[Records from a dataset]
▼

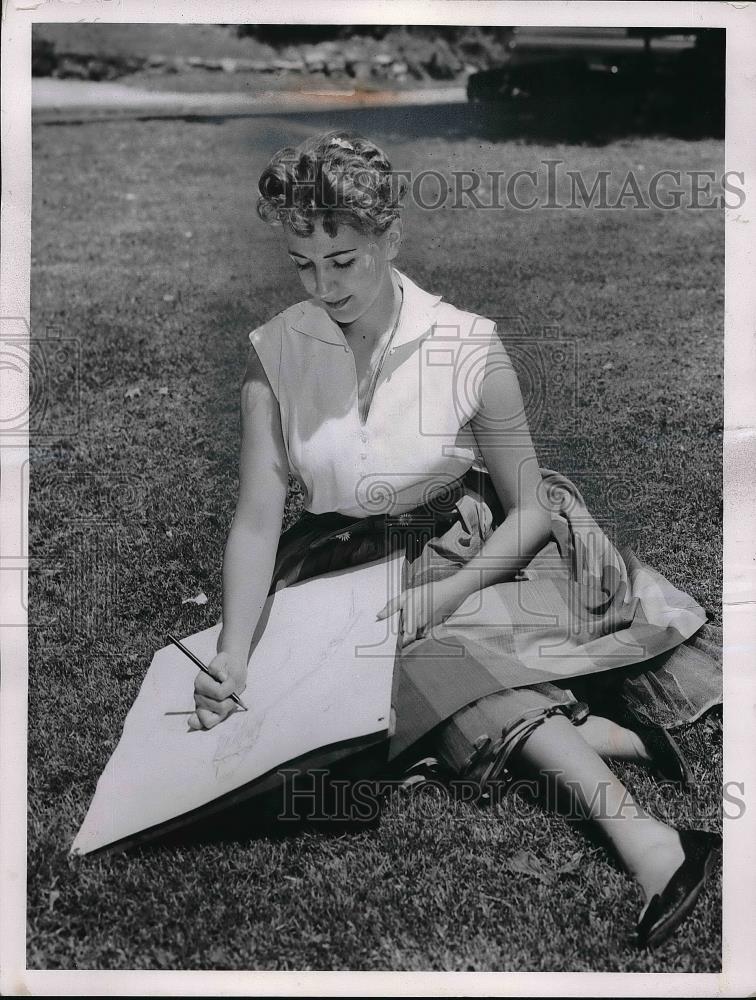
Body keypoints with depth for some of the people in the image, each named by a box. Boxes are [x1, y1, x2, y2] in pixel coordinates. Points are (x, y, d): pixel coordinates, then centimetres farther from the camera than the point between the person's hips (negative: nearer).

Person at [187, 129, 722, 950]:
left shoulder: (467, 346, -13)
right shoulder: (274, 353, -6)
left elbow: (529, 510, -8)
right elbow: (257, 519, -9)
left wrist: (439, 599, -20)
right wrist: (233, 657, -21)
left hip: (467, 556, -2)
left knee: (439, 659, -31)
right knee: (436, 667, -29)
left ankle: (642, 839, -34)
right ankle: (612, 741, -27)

▲
▼

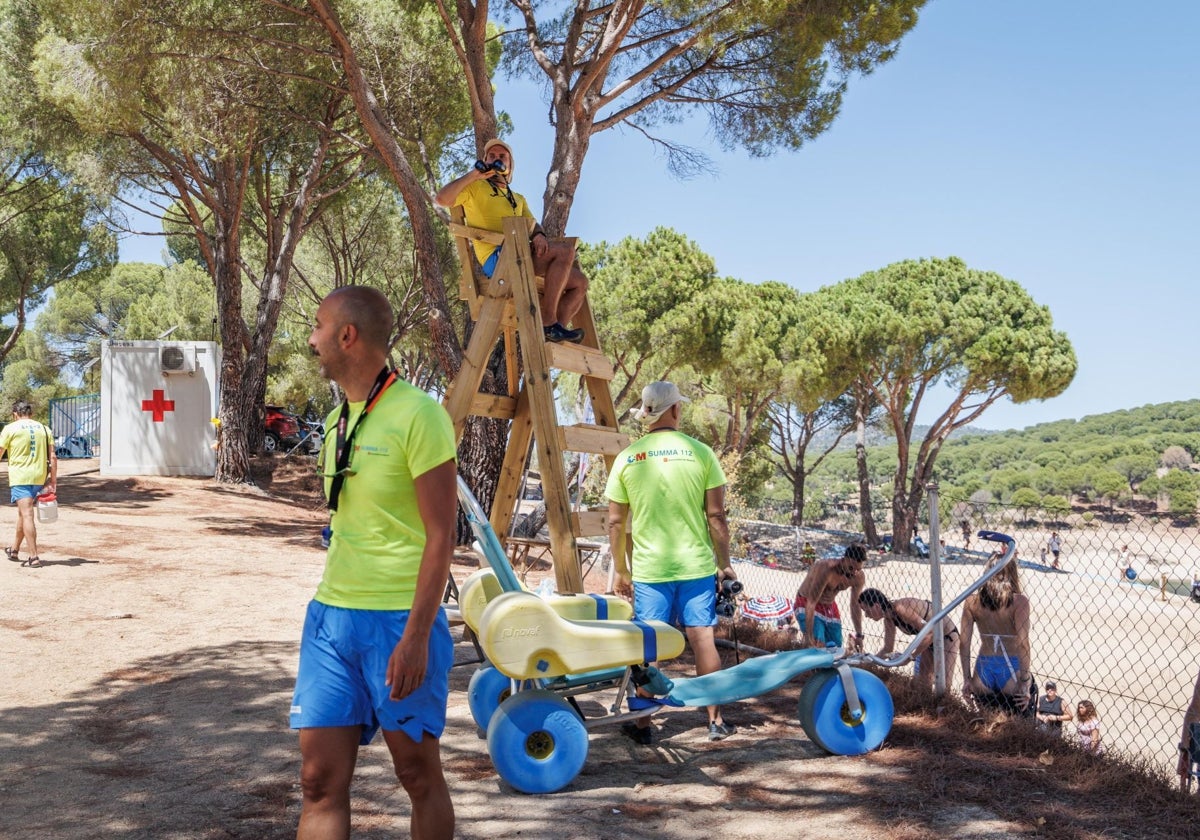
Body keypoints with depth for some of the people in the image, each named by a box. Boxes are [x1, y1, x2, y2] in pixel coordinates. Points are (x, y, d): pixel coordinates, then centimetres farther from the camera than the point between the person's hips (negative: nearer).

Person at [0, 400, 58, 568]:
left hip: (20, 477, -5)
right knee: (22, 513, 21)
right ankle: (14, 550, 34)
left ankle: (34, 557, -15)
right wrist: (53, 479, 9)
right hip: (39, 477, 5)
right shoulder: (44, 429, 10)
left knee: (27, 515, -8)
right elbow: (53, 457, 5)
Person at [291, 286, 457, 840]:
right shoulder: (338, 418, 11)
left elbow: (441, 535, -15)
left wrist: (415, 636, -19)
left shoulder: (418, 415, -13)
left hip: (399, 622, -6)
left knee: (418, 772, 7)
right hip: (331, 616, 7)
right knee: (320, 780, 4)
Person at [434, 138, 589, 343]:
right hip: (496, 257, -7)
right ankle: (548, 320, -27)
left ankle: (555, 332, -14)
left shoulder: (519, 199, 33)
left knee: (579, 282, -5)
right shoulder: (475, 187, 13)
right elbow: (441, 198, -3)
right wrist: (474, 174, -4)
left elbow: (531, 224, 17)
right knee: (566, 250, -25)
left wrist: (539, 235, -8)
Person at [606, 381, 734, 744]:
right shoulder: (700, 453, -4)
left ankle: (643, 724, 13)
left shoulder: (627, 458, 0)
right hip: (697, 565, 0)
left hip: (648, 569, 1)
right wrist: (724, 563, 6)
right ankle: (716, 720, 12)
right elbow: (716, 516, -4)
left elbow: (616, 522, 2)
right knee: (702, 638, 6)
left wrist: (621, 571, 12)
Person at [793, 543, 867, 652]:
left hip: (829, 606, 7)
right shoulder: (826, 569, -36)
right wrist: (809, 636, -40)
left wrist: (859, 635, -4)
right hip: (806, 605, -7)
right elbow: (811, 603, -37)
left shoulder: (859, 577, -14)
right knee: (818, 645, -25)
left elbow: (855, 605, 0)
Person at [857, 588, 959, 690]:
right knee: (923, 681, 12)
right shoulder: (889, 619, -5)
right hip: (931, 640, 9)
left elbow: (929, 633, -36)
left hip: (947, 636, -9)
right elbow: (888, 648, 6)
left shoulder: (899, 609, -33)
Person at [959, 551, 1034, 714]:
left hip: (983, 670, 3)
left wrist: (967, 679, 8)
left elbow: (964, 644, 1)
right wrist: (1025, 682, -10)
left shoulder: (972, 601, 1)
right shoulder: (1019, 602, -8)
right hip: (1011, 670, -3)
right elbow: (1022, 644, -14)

▲

■ **The task**:
Copy the lines of the data verbatim, everything from the line with "right knee: (702, 638, 6)" down to the line with "right elbow: (1022, 644, -14)", both included.

■ **Result of this exercise**:
right knee: (702, 638, 6)
left wrist: (621, 571, 12)
Person at [793, 543, 867, 652]:
left hip: (829, 606, 7)
right shoulder: (826, 569, -36)
right wrist: (809, 636, -40)
left wrist: (859, 635, -4)
right hip: (806, 605, -7)
right elbow: (811, 603, -37)
left shoulder: (859, 577, -14)
right knee: (818, 645, -25)
left elbow: (855, 605, 0)
Person at [857, 588, 959, 690]:
right knee: (923, 681, 12)
right shoulder: (889, 619, -5)
right hip: (931, 640, 9)
left elbow: (929, 633, -36)
left hip: (947, 636, -9)
right elbow: (888, 648, 6)
left shoulder: (899, 609, -33)
Person at [959, 551, 1034, 714]:
left hip: (983, 670, 3)
left wrist: (967, 679, 8)
left elbow: (964, 644, 1)
right wrist: (1025, 682, -10)
left shoulder: (972, 601, 1)
right shoulder: (1019, 602, -8)
right hip: (1011, 670, -3)
right elbow: (1022, 644, -14)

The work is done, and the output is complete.